Währenddessen riss die Frau mittleren Alters die Augen auf und ihr Mund stand offen wie eine Schüssel.
„Su – Sektenmeister … hier in unserem Clan“, ihr schwindelte für einen Moment, da sie es kaum erwarten konnte, den attraktivsten Mann im Ödland zu sehen.
Huang Yin war sich nicht bewusst, was in der Ältesten vor sich ging. Sie war so überglücklich, dass sie ihre distanzierte Miene nicht aufrechterhalten konnte.
„Schick ihn in meinen Hof …“, brachte sie gerade noch heraus, bevor sie aus dem Saal eilte.
Im Hof, der mit einer Vielzahl von Zierblumen geschmückt war, stand ein junger Mann in einer weißen Robe mit hinter dem Rücken verschränkten Händen und beobachtete die Fische in den Teichen.
Knarr!
Von hinten öffnete sich langsam die Tür, und ein frischer, betörender Duft strömte herein.
Su Yens Nase zuckte ein wenig, und ein strahlendes Lächeln huschte über sein Gesicht, als er sich in Richtung Eingang drehte.

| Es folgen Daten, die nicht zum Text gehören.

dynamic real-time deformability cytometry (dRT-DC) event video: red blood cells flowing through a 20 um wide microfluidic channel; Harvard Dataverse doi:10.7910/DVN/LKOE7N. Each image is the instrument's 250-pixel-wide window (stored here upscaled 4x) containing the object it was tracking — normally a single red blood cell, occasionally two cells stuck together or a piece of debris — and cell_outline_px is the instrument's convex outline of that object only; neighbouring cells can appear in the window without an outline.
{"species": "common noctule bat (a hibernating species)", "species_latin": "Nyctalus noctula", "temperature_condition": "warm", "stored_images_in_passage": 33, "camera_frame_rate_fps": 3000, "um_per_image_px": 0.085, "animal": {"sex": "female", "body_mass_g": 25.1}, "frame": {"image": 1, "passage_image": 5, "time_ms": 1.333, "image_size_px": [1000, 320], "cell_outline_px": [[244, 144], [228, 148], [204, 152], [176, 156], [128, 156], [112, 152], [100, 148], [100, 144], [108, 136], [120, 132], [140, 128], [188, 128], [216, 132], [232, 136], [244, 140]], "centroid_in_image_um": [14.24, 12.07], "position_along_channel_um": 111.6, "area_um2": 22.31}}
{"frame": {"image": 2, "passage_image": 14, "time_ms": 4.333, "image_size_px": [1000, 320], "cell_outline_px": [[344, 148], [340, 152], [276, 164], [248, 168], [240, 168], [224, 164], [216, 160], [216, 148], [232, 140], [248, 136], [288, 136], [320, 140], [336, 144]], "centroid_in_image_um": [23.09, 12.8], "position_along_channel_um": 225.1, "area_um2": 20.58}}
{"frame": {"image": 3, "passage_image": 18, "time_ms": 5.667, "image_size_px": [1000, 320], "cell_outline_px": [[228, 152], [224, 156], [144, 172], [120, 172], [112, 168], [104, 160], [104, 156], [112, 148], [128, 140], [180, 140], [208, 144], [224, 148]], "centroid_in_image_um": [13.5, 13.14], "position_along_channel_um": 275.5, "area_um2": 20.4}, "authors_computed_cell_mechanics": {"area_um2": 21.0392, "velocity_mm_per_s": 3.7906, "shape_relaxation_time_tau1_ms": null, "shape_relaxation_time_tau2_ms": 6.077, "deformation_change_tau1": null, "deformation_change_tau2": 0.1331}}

Ein paar Meter von ihm entfernt stand Huang Yin. Sie hatte ihr Gewand gewechselt und ein enger anliegendes Kleid angezogen, das ihre verführerische Figur betonte.
„Das Kleid steht dir super …“, sagte Su Yen lächelnd, als er langsam auf sie zuging.
Als Huang Yin das hörte, schlug ihr Herz ein bisschen schneller und sie errötete leicht.
Aber dann fiel ihr ein, dass Su Yen ihr die Spirit Comms versteckt hatte, und sie runzelte leicht die Stirn.
„Glaub doch nicht, dass ich dir mit deinen süßen Worten so einfach verzeihe …“, sagte sie und schmollte wie ein kleines Kind.
„Ich weiß, dass du das nicht tust …“, sagte er, blieb ein paar Zentimeter vor ihrem Gesicht stehen, sah ihr direkt in die Augen und streckte dann die Hand aus, um ihre Hand zu nehmen.
„Ich wollte dich wie alle anderen überraschen … Aber wie hätte ich wissen sollen, dass dich das aufregt. Aber jetzt habe ich meine Lektion gelernt.“
Mit diesen Worten zog er sie näher an sich heran und genoss ihren betörenden Duft.
Huang Yin zitterte ein wenig, wich aber nicht zurück. Ihr Hals und ihr Gesicht waren rot gefärbt, ihr Herz raste.
Su Yen behielt sein Lächeln bei, genoss die Schönheit vor ihm, während er seinen Arm um ihre Taille legte und ihren knackigen Po drückte.
Als sie spürte, wie er ihren Po drückte, biss sie sich auf die Lippe und versuchte, ihren unregelmäßigen Atem zu kontrollieren.
„W-Wie kannst du das hier so offen tun?“, brachte sie mit heftig atmender Brust hervor.
„Weil du meine Frau bist“, antwortete Su Yen ruhig und verstärkte den Druck seiner Hand.
Hmm!
Sie stieß einen Seufzer aus. Als sie das bemerkte, schlug ihr Herz vor Nervosität wie wild und sie wandte schnell ihren Blick ab.
„Sei nicht schüchtern. Ich liebe dieses Geräusch“, neckte Su Yen sie.
„Wirklich …“, fragte sie und sah ihn aus den Augenwinkeln an.
„Ja.“
Gerade als sie antworten wollte, erhielt sie einen Anruf über ihr Spirit Comms.
Ohne zu zögern, antwortete sie mit einem Gedanken.